Data provided:

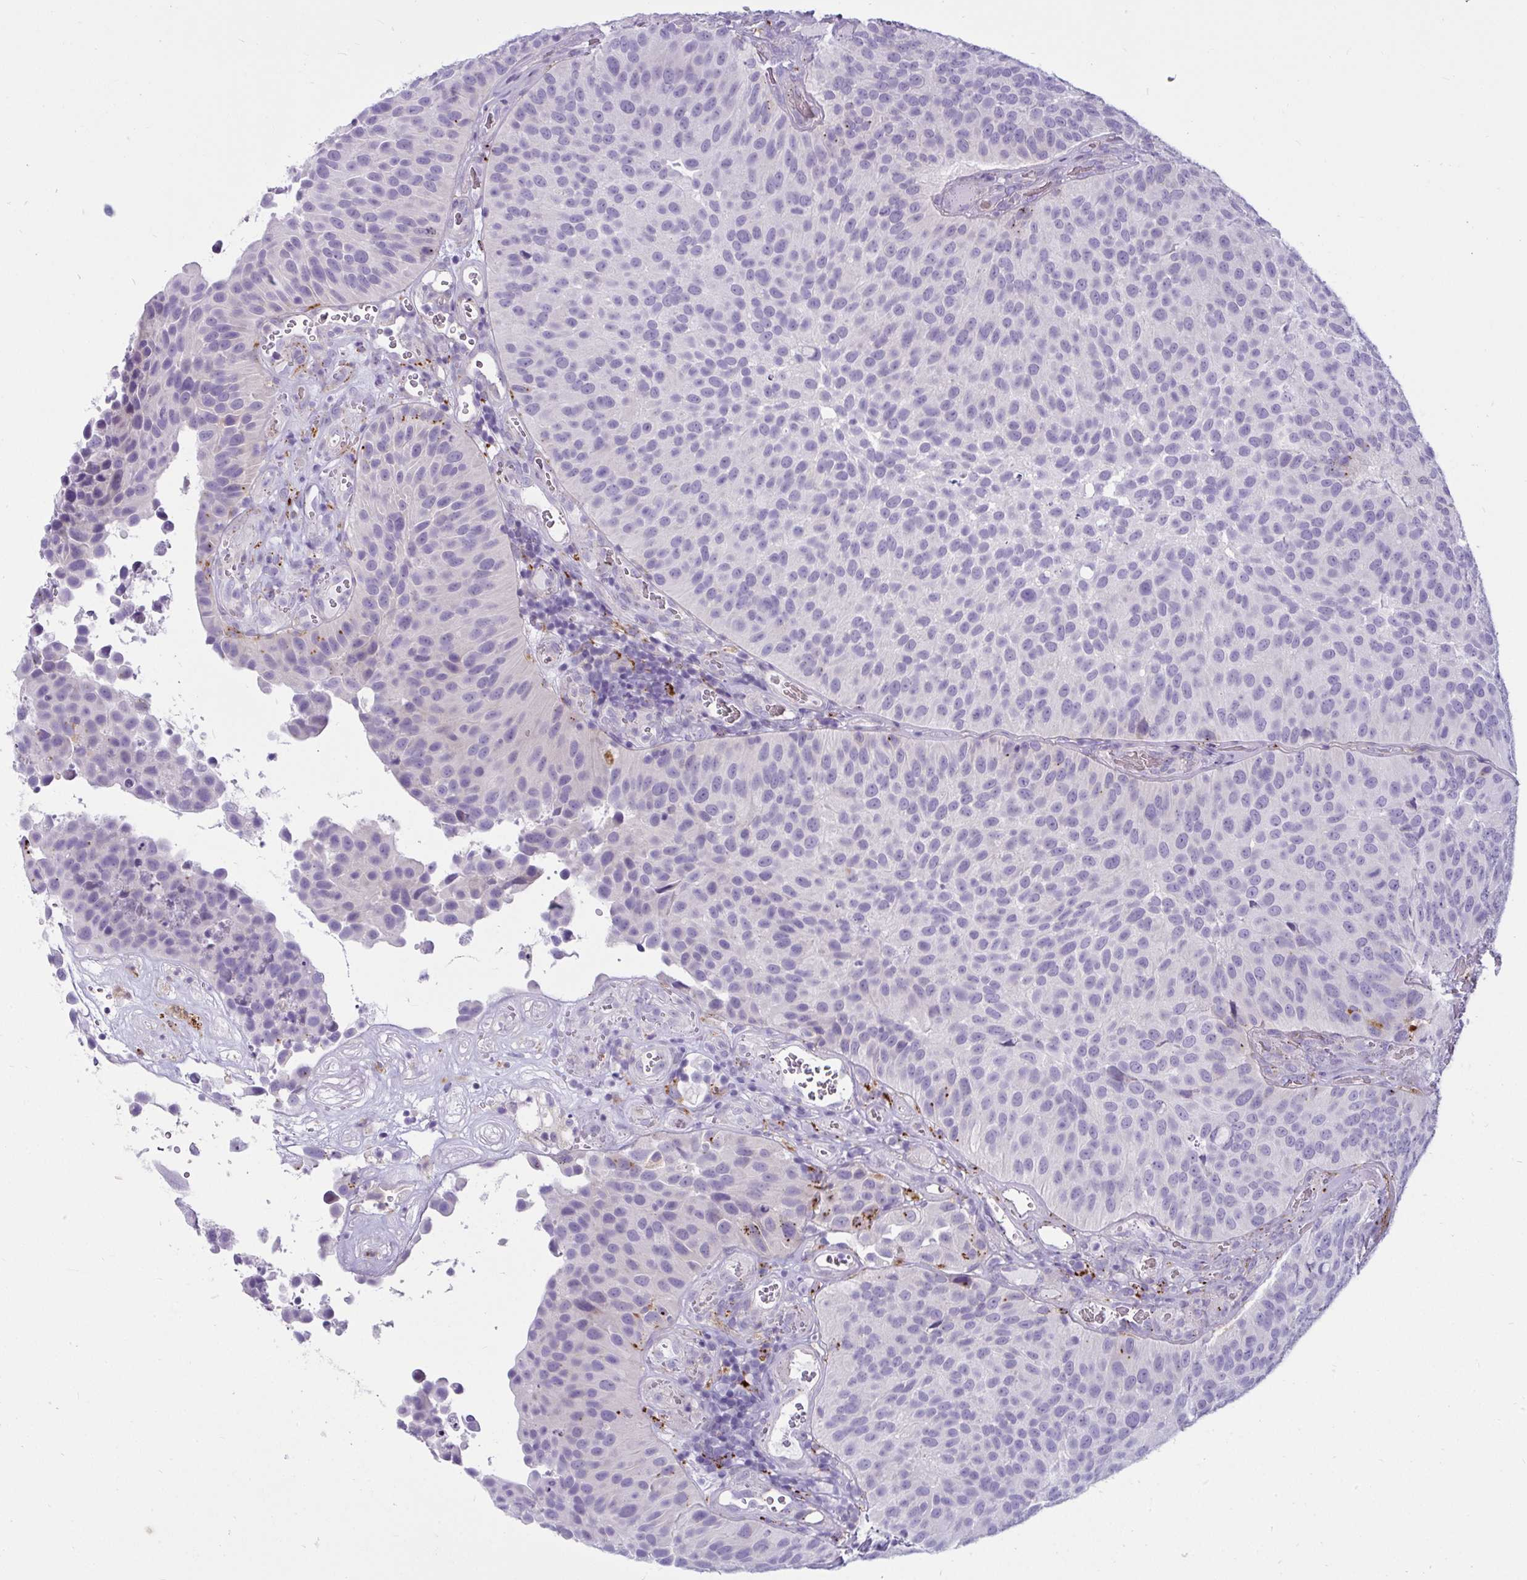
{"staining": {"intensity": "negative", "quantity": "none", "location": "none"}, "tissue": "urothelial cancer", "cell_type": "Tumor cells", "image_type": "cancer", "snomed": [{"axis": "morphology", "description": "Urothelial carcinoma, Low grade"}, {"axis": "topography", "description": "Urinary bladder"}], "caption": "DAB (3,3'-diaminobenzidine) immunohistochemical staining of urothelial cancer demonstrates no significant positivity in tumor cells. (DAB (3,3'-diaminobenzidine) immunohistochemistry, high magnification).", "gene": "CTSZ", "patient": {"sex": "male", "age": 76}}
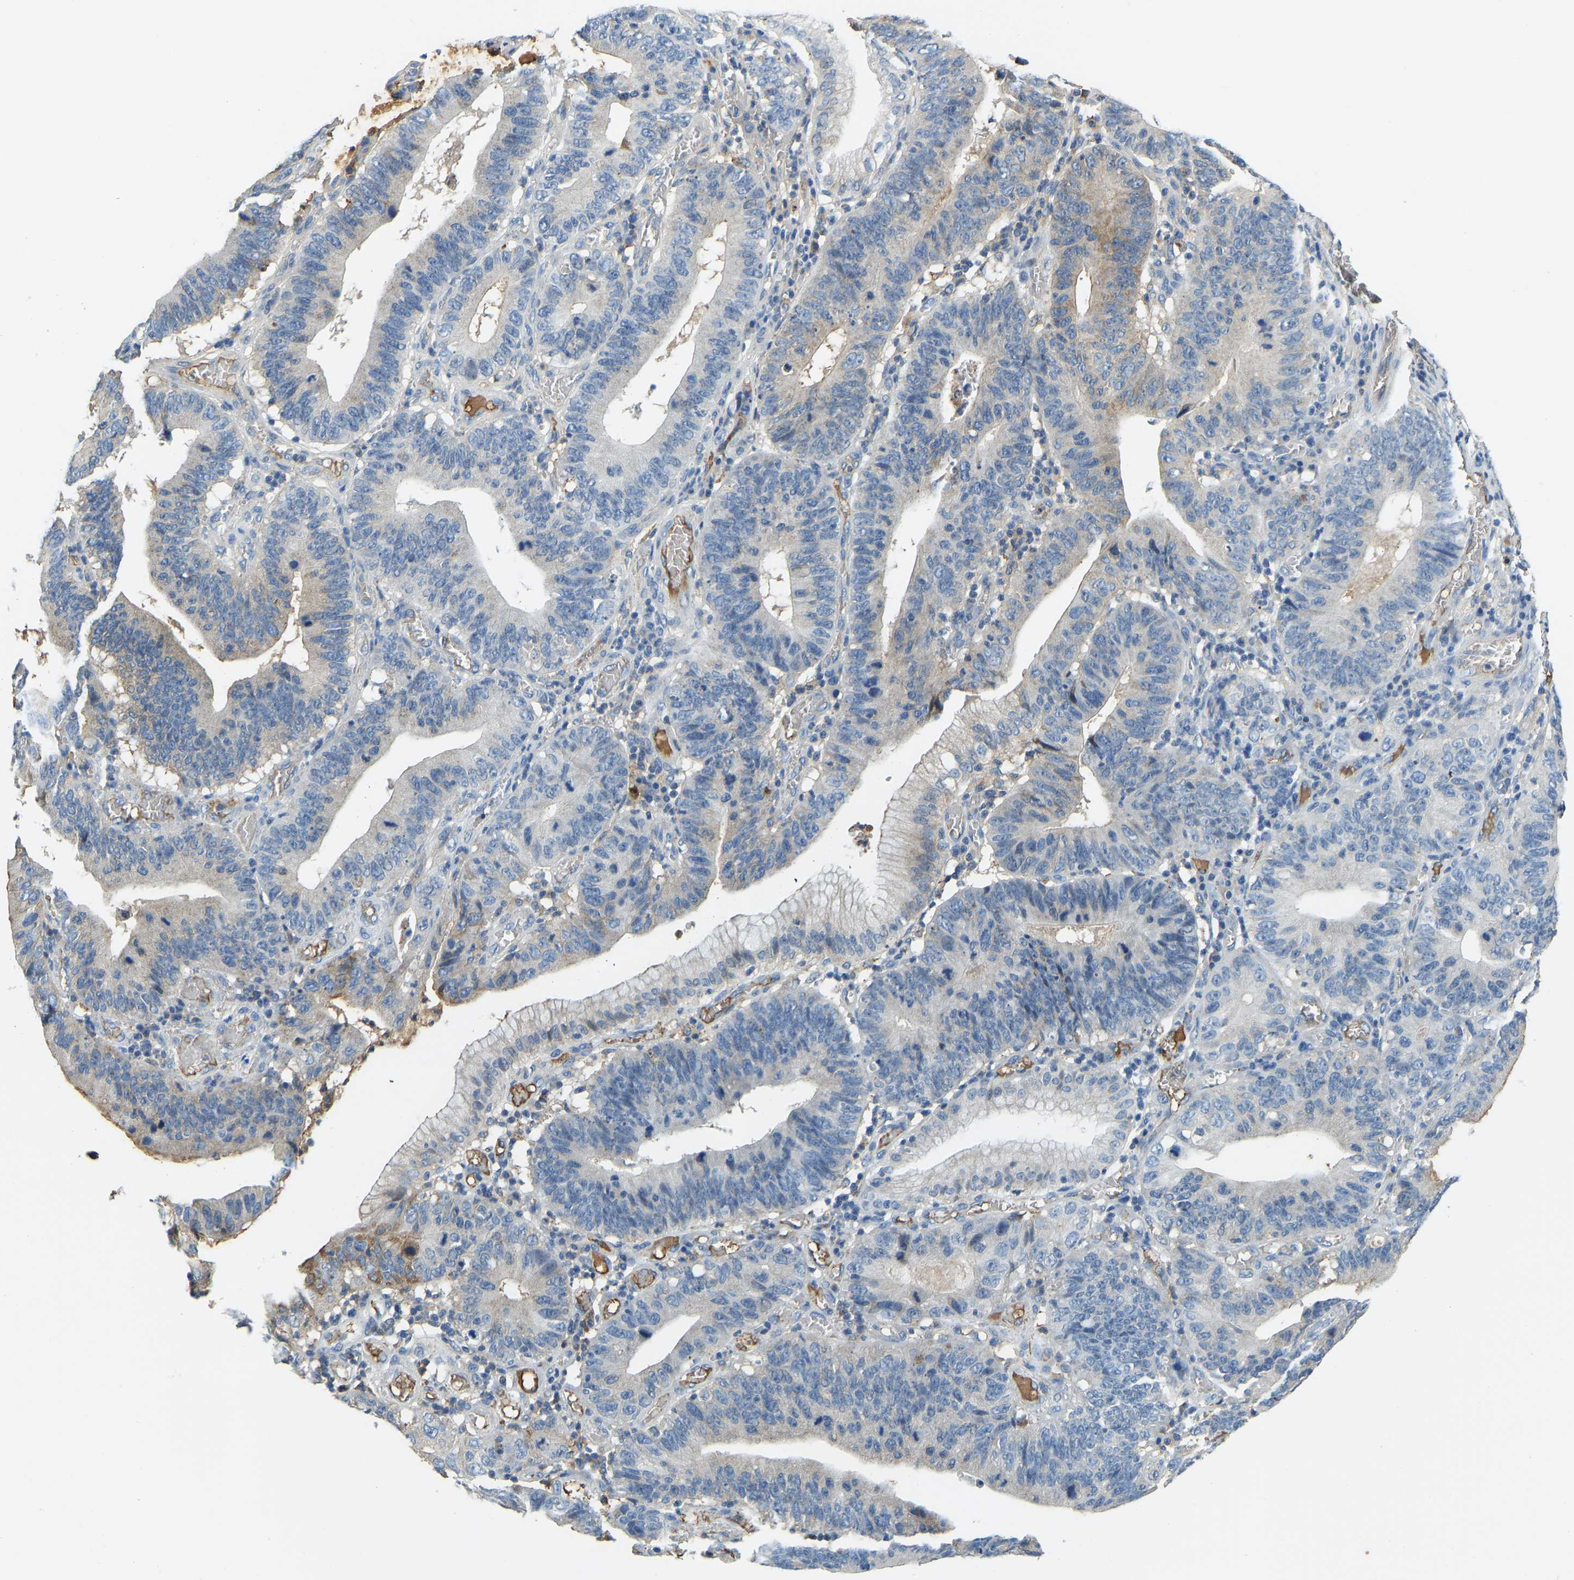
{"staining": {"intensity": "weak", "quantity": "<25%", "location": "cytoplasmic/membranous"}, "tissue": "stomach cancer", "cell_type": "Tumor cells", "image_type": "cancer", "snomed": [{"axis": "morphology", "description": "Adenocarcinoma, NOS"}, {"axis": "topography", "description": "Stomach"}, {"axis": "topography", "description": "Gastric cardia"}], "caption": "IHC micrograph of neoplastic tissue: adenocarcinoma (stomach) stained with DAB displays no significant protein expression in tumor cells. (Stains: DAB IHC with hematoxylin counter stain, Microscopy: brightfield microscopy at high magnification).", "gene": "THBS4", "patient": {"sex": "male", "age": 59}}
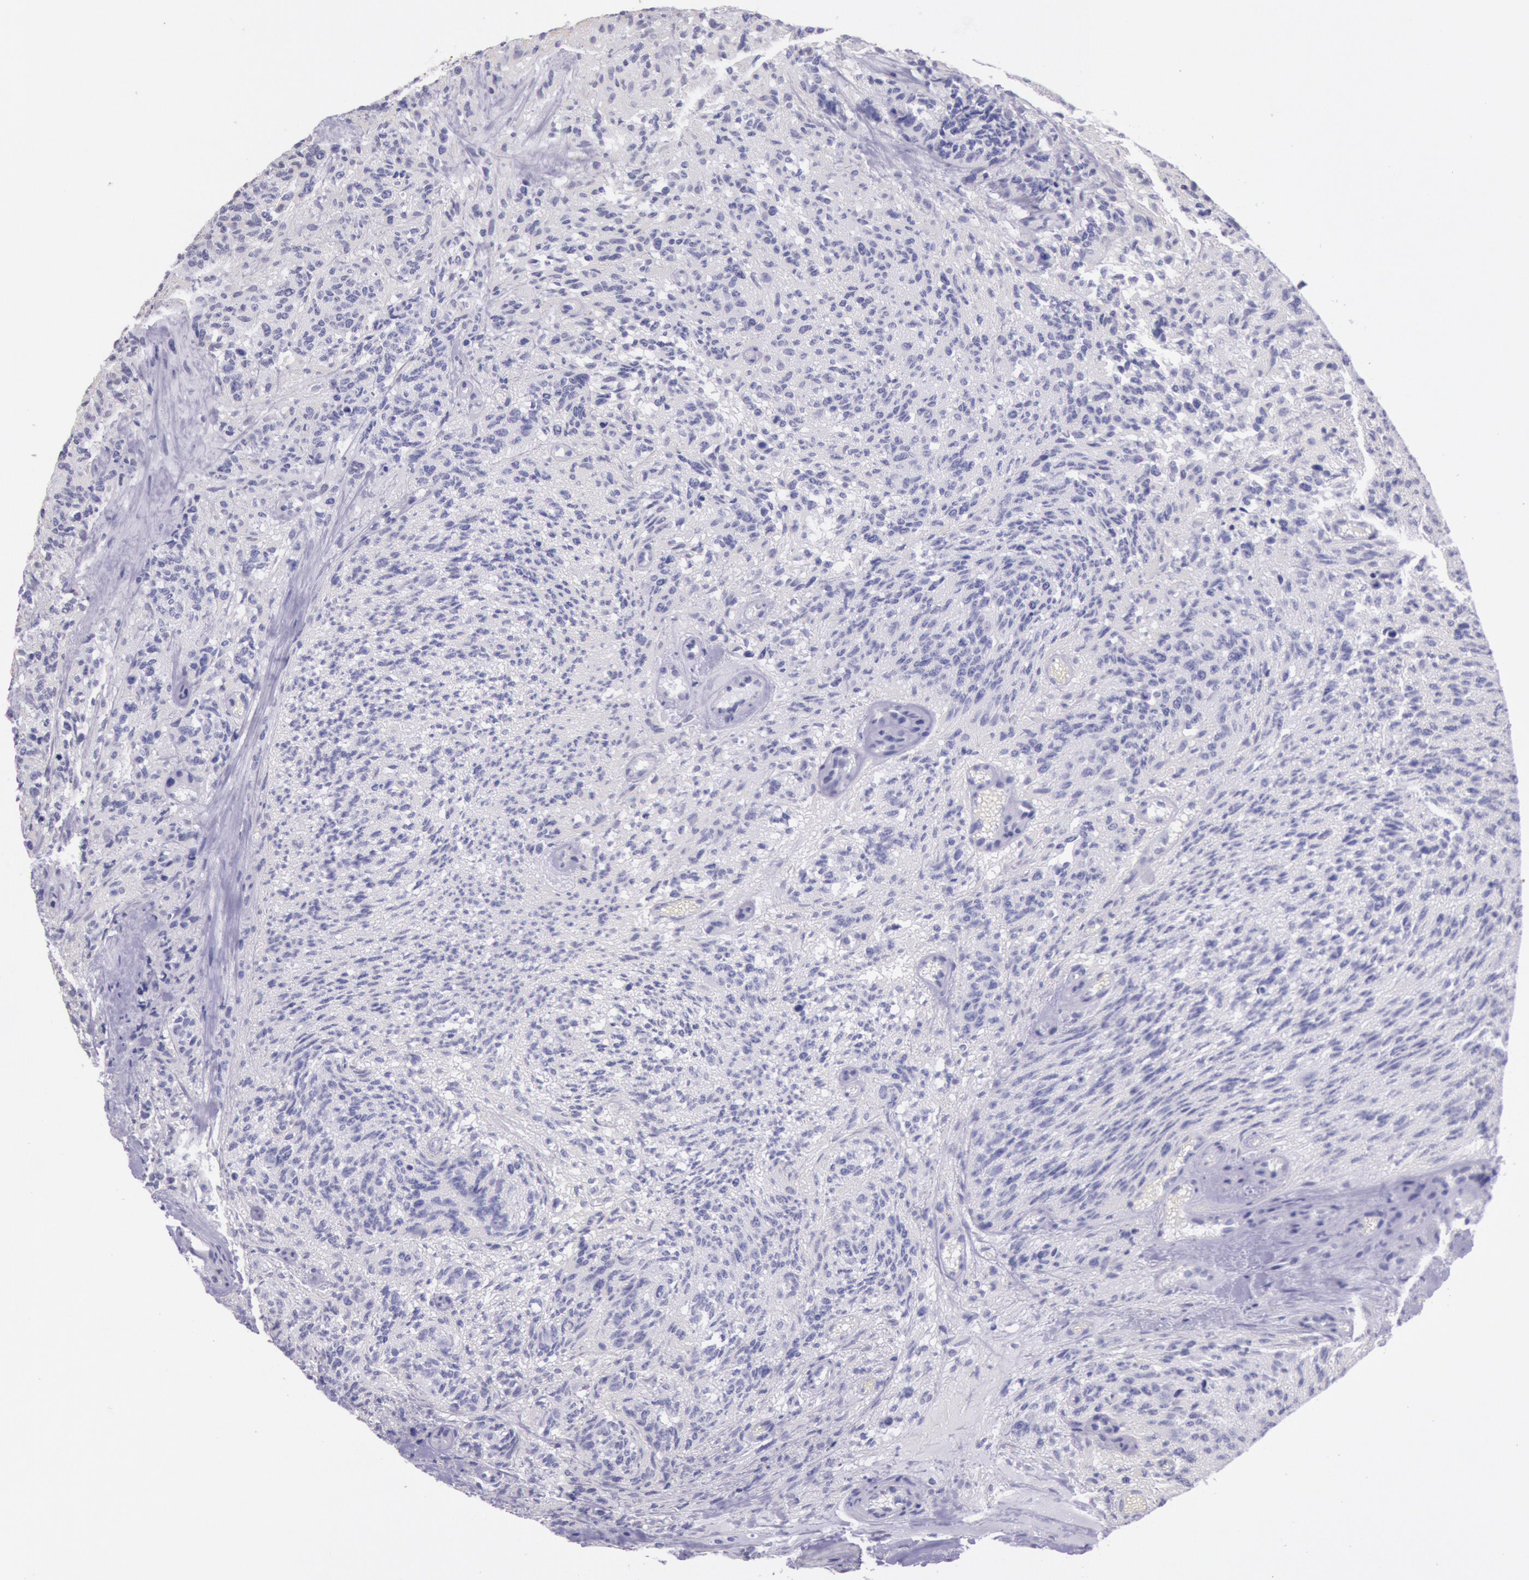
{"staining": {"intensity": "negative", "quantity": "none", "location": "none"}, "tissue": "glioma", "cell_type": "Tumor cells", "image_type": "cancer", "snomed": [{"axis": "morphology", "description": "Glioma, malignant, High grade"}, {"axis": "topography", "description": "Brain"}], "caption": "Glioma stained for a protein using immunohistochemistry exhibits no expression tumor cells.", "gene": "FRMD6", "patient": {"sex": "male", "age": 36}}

What you will do: Retype the listing exactly. Leave out its pictures.

Answer to the exercise:
{"staining": {"intensity": "negative", "quantity": "none", "location": "none"}, "tissue": "urothelial cancer", "cell_type": "Tumor cells", "image_type": "cancer", "snomed": [{"axis": "morphology", "description": "Urothelial carcinoma, Low grade"}, {"axis": "topography", "description": "Urinary bladder"}], "caption": "DAB (3,3'-diaminobenzidine) immunohistochemical staining of urothelial cancer demonstrates no significant positivity in tumor cells. (DAB (3,3'-diaminobenzidine) immunohistochemistry, high magnification).", "gene": "CTSZ", "patient": {"sex": "male", "age": 76}}
{"staining": {"intensity": "weak", "quantity": "<25%", "location": "cytoplasmic/membranous"}, "tissue": "stomach cancer", "cell_type": "Tumor cells", "image_type": "cancer", "snomed": [{"axis": "morphology", "description": "Adenocarcinoma, NOS"}, {"axis": "topography", "description": "Stomach"}, {"axis": "topography", "description": "Gastric cardia"}], "caption": "IHC micrograph of neoplastic tissue: adenocarcinoma (stomach) stained with DAB displays no significant protein expression in tumor cells. (Stains: DAB IHC with hematoxylin counter stain, Microscopy: brightfield microscopy at high magnification).", "gene": "THBS4", "patient": {"sex": "male", "age": 59}}
{"staining": {"intensity": "negative", "quantity": "none", "location": "none"}, "tissue": "glioma", "cell_type": "Tumor cells", "image_type": "cancer", "snomed": [{"axis": "morphology", "description": "Glioma, malignant, High grade"}, {"axis": "topography", "description": "Brain"}], "caption": "Glioma stained for a protein using immunohistochemistry exhibits no expression tumor cells.", "gene": "FRMD6", "patient": {"sex": "male", "age": 36}}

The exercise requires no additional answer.